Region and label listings
*-*-*

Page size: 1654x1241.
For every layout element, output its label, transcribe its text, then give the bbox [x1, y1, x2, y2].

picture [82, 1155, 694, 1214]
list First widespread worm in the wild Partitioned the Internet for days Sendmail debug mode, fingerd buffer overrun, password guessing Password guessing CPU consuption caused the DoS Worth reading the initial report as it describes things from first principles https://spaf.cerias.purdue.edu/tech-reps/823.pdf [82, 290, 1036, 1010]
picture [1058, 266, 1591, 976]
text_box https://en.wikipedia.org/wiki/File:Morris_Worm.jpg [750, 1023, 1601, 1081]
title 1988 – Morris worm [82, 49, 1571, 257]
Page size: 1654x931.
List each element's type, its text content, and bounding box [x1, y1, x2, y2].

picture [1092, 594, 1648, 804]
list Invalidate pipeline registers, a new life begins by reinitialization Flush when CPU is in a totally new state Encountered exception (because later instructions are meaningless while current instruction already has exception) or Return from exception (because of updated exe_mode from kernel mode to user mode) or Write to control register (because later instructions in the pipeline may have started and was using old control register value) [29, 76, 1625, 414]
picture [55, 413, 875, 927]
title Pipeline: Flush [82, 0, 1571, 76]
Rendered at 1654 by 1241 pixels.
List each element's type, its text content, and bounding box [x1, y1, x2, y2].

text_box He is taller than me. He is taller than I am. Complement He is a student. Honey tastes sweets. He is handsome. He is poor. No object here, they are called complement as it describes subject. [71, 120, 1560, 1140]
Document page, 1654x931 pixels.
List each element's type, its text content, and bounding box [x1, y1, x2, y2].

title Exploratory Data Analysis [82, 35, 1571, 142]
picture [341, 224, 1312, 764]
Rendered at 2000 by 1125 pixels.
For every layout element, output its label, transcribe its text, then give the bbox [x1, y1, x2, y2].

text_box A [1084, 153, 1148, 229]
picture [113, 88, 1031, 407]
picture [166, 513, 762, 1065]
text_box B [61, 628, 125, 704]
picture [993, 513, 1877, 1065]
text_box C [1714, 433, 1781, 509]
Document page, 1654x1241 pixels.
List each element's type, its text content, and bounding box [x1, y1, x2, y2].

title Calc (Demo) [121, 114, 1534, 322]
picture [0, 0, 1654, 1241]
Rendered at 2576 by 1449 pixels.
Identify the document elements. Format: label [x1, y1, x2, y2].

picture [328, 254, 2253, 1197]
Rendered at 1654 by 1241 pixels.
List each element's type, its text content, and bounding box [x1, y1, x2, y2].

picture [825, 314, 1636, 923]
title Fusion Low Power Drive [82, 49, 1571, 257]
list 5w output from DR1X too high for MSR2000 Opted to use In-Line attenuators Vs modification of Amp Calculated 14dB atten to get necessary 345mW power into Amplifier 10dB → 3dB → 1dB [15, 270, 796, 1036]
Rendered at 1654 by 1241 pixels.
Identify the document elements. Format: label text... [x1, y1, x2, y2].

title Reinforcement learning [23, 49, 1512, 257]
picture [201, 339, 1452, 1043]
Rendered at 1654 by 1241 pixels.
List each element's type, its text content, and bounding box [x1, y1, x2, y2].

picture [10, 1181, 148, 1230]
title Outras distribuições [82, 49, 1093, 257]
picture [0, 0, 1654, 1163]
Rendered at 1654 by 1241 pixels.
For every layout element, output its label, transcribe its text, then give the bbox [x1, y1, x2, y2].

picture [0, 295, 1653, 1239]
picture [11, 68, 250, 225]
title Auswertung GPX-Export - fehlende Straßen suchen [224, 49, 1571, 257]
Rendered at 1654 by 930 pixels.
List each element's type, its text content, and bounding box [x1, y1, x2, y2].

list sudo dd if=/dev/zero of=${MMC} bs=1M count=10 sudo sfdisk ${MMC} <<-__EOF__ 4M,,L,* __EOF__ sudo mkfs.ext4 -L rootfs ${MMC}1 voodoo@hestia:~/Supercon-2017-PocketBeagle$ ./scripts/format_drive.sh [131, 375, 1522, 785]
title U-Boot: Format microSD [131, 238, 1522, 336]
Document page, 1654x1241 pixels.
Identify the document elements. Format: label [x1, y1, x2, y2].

*-*-*

• _AIM OF THE EXERCISE_: Revise the records so that each occurrence of "bounding box" becomes "bounding rectangle". Keep every other part identical.

• _FULL ANSWER_:
Page size: 1654x1241.
For every layout element, output its label, transcribe its text, then give the bbox [x1, y1, x2, y2].

picture [82, 1155, 694, 1214]
list First widespread worm in the wild Partitioned the Internet for days Sendmail debug mode, fingerd buffer overrun, password guessing Password guessing CPU consuption caused the DoS Worth reading the initial report as it describes things from first principles https://spaf.cerias.purdue.edu/tech-reps/823.pdf [82, 290, 1036, 1010]
picture [1058, 266, 1591, 976]
text_box https://en.wikipedia.org/wiki/File:Morris_Worm.jpg [750, 1023, 1601, 1081]
title 1988 – Morris worm [82, 49, 1571, 257]
Page size: 1654x931.
List each element's type, its text content, and bounding rectangle [x1, y1, x2, y2].

picture [1092, 594, 1648, 804]
list Invalidate pipeline registers, a new life begins by reinitialization Flush when CPU is in a totally new state Encountered exception (because later instructions are meaningless while current instruction already has exception) or Return from exception (because of updated exe_mode from kernel mode to user mode) or Write to control register (because later instructions in the pipeline may have started and was using old control register value) [29, 76, 1625, 414]
picture [55, 413, 875, 927]
title Pipeline: Flush [82, 0, 1571, 76]
Rendered at 1654 by 1241 pixels.
List each element's type, its text content, and bounding rectangle [x1, y1, x2, y2].

text_box He is taller than me. He is taller than I am. Complement He is a student. Honey tastes sweets. He is handsome. He is poor. No object here, they are called complement as it describes subject. [71, 120, 1560, 1140]
Document page, 1654x931 pixels.
List each element's type, its text content, and bounding rectangle [x1, y1, x2, y2].

title Exploratory Data Analysis [82, 35, 1571, 142]
picture [341, 224, 1312, 764]
Rendered at 2000 by 1125 pixels.
For every layout element, output its label, transcribe its text, then give the bbox [x1, y1, x2, y2].

text_box A [1084, 153, 1148, 229]
picture [113, 88, 1031, 407]
picture [166, 513, 762, 1065]
text_box B [61, 628, 125, 704]
picture [993, 513, 1877, 1065]
text_box C [1714, 433, 1781, 509]
Document page, 1654x1241 pixels.
List each element's type, its text content, and bounding rectangle [x1, y1, x2, y2].

title Calc (Demo) [121, 114, 1534, 322]
picture [0, 0, 1654, 1241]
Rendered at 2576 by 1449 pixels.
Identify the document elements. Format: label [x1, y1, x2, y2].

picture [328, 254, 2253, 1197]
Rendered at 1654 by 1241 pixels.
List each element's type, its text content, and bounding rectangle [x1, y1, x2, y2].

picture [825, 314, 1636, 923]
title Fusion Low Power Drive [82, 49, 1571, 257]
list 5w output from DR1X too high for MSR2000 Opted to use In-Line attenuators Vs modification of Amp Calculated 14dB atten to get necessary 345mW power into Amplifier 10dB → 3dB → 1dB [15, 270, 796, 1036]
Rendered at 1654 by 1241 pixels.
Identify the document elements. Format: label text... [x1, y1, x2, y2].

title Reinforcement learning [23, 49, 1512, 257]
picture [201, 339, 1452, 1043]
Rendered at 1654 by 1241 pixels.
List each element's type, its text content, and bounding rectangle [x1, y1, x2, y2].

picture [10, 1181, 148, 1230]
title Outras distribuições [82, 49, 1093, 257]
picture [0, 0, 1654, 1163]
Rendered at 1654 by 1241 pixels.
For every layout element, output its label, transcribe its text, then give the bbox [x1, y1, x2, y2].

picture [0, 295, 1653, 1239]
picture [11, 68, 250, 225]
title Auswertung GPX-Export - fehlende Straßen suchen [224, 49, 1571, 257]
Rendered at 1654 by 930 pixels.
List each element's type, its text content, and bounding rectangle [x1, y1, x2, y2].

list sudo dd if=/dev/zero of=${MMC} bs=1M count=10 sudo sfdisk ${MMC} <<-__EOF__ 4M,,L,* __EOF__ sudo mkfs.ext4 -L rootfs ${MMC}1 voodoo@hestia:~/Supercon-2017-PocketBeagle$ ./scripts/format_drive.sh [131, 375, 1522, 785]
title U-Boot: Format microSD [131, 238, 1522, 336]
Document page, 1654x1241 pixels.
Identify the document elements. Format: label [x1, y1, x2, y2].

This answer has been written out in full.